Review pipeline sales metrics to give you an idea of pipeline health, sales activity, and stage conversion rates. These give you an accurate way to forecast sales and revenue.
What metrics matter in a sales pipeline?
- Number of leads. How many leads have been qualified?
- Average deal size. How much money does your average sale bring in?
- Sales cycle length. How long does it take to close a deal?
- Close ratio. What percentage of leads convert to actual sales?
- Average deal lifetime. How long is a deal in your pipeline before they’re won or lost??
With sales pipeline metrics, you can determine your pipeline velocity, the speed at which leads move through your pipeline. Pipeline velocity helps forecast revenue.
A pipeline can’t help your business if you don’t use the resulting metrics.
The formula for pipeline velocity is:
Number of leads in your pipeline x overall win rate percentage x average deal size ($) / days in sales cycle
The changes in your pipeline velocity metric over time are often more important than the actual number. If you multiply your daily rate by the number of days in the month, your monthly revenue forecast will be more accurate.
What does an automated sales pipeline look like in action?
Automations do the heavy-lifting of lead-nurturing so that only the most qualified leads reach the sales team.
Airtame tracks two separate lead scores to improve their conversion rate:
- Customer Fit Score. What’s the lead’s profile, and how close is it to Airtame’s ideal customer?
- Engagement Score. How often is the lead interacting with Airtame’s emails and other marketing?
Customer Fit and Engagement lead scores get updated based on activity and information provided. The two lead scores are added together. If the combined score is high enough, the sales team gets tagged in to help.
How does Airtame update its lead scores?
- Which lead magnet they came through
- What information contacts provide
- Their level of website interaction
You can update a lead score based on almost anything you can track in ActiveCampaign. Airtame chose these criteria because they found that certain types of contacts are more likely to become customers.
Keeping track of your pipeline leads is critical to your business’s long-term success.

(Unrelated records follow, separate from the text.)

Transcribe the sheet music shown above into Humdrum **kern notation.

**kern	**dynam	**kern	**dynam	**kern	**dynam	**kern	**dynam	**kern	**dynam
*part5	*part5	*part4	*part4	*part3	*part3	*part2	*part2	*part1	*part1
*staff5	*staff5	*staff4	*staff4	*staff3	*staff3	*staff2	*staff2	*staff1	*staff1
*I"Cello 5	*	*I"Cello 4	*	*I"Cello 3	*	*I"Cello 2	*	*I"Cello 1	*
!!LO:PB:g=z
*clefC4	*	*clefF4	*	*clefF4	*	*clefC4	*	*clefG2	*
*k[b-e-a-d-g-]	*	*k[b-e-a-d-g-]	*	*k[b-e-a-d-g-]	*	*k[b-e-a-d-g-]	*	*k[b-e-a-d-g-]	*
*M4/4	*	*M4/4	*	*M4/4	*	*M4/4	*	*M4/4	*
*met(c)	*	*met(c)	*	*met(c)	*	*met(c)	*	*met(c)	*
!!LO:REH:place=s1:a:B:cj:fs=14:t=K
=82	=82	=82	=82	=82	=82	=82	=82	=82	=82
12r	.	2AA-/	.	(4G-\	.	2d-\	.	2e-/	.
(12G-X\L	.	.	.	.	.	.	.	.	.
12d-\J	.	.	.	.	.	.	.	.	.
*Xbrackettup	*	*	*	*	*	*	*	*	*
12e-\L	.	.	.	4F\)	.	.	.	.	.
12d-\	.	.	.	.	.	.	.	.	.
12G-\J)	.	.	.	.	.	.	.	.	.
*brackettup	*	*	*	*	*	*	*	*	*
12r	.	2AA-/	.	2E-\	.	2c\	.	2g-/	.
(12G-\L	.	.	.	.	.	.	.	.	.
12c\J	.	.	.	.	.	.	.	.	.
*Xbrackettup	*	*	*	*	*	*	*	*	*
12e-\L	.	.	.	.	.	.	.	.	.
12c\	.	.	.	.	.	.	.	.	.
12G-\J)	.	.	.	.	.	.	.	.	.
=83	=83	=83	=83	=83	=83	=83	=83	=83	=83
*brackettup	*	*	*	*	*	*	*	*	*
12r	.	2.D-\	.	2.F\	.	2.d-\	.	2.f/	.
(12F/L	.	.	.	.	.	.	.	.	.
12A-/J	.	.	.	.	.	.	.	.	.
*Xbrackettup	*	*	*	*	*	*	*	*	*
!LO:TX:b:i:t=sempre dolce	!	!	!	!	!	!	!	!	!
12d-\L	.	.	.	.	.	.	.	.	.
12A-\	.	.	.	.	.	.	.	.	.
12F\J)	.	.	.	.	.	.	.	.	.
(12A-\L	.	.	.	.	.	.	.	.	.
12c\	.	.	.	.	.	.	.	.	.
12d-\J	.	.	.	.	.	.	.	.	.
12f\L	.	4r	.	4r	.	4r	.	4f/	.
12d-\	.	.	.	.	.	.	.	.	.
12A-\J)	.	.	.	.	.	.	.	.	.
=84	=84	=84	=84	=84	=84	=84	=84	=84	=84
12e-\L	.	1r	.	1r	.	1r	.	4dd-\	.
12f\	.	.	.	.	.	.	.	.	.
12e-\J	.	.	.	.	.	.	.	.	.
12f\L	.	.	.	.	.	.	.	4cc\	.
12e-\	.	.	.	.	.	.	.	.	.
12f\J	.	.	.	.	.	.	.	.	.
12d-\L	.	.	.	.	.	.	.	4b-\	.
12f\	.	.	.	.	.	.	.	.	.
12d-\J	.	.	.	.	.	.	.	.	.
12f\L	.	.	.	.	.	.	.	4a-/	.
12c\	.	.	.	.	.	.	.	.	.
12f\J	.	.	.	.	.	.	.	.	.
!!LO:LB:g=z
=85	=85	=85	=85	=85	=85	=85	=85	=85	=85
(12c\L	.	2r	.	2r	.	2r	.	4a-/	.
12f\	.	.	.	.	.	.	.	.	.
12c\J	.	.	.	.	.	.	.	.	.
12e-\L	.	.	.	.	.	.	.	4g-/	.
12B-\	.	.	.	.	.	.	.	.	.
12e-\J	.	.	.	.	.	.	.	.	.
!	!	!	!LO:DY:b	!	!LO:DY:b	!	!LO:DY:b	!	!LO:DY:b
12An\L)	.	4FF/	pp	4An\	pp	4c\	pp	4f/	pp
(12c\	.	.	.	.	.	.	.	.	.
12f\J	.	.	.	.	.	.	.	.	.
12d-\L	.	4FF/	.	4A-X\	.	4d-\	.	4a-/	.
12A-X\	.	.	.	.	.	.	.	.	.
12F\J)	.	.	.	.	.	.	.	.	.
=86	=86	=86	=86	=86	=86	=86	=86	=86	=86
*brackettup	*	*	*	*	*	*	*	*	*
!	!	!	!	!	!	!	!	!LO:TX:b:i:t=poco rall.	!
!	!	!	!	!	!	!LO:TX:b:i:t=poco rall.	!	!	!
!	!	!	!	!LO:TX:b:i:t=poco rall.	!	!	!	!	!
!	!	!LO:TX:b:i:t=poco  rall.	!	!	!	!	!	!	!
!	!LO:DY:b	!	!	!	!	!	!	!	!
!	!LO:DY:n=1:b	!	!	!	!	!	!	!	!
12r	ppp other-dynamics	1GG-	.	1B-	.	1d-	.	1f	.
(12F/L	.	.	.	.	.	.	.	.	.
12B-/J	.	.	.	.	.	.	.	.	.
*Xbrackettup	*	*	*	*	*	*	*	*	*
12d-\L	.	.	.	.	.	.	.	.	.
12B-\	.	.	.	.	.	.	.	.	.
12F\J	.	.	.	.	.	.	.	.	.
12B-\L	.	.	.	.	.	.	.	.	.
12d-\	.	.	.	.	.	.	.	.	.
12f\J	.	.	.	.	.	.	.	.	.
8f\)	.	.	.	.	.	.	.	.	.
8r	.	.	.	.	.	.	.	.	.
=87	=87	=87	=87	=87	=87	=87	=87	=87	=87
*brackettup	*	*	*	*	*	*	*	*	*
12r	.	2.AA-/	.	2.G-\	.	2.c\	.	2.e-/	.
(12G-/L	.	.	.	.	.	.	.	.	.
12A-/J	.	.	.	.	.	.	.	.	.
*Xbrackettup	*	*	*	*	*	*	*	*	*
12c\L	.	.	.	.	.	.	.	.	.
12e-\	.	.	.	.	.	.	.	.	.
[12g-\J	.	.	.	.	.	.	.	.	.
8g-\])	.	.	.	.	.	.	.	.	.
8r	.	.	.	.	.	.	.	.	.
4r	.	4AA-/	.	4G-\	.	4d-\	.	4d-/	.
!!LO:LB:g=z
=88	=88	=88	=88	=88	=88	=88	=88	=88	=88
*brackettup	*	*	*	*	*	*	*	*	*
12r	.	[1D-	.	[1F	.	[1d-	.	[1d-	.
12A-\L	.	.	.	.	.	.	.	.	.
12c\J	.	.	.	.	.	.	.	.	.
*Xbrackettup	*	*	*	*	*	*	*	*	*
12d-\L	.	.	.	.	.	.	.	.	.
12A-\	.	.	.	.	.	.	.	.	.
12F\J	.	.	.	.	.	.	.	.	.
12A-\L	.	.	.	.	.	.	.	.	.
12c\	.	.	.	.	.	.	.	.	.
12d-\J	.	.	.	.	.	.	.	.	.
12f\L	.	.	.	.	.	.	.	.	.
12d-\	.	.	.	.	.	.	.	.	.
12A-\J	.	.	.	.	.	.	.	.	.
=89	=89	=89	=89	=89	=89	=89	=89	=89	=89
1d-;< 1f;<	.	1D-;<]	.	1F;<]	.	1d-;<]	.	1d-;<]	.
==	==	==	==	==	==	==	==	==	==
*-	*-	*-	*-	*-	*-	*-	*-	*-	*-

CRM and marketing automation tools can be powerful assets to build your sales pipeline…and to keep your sales process healthy.
A customer relationship management (CRM) platform keeps track of all your leads as well as your current customers in the retention stage.
ActiveCampaign’s CRM lets you:
- Accurately project revenue
- Score leads
- Assess the strong and weak stages of your lead pipeline
- Easily identify which deals are the most winnable
- Keep track of which deals your team members are responsible for
Combined, that means you can create an automated sales pipeline that grows your business.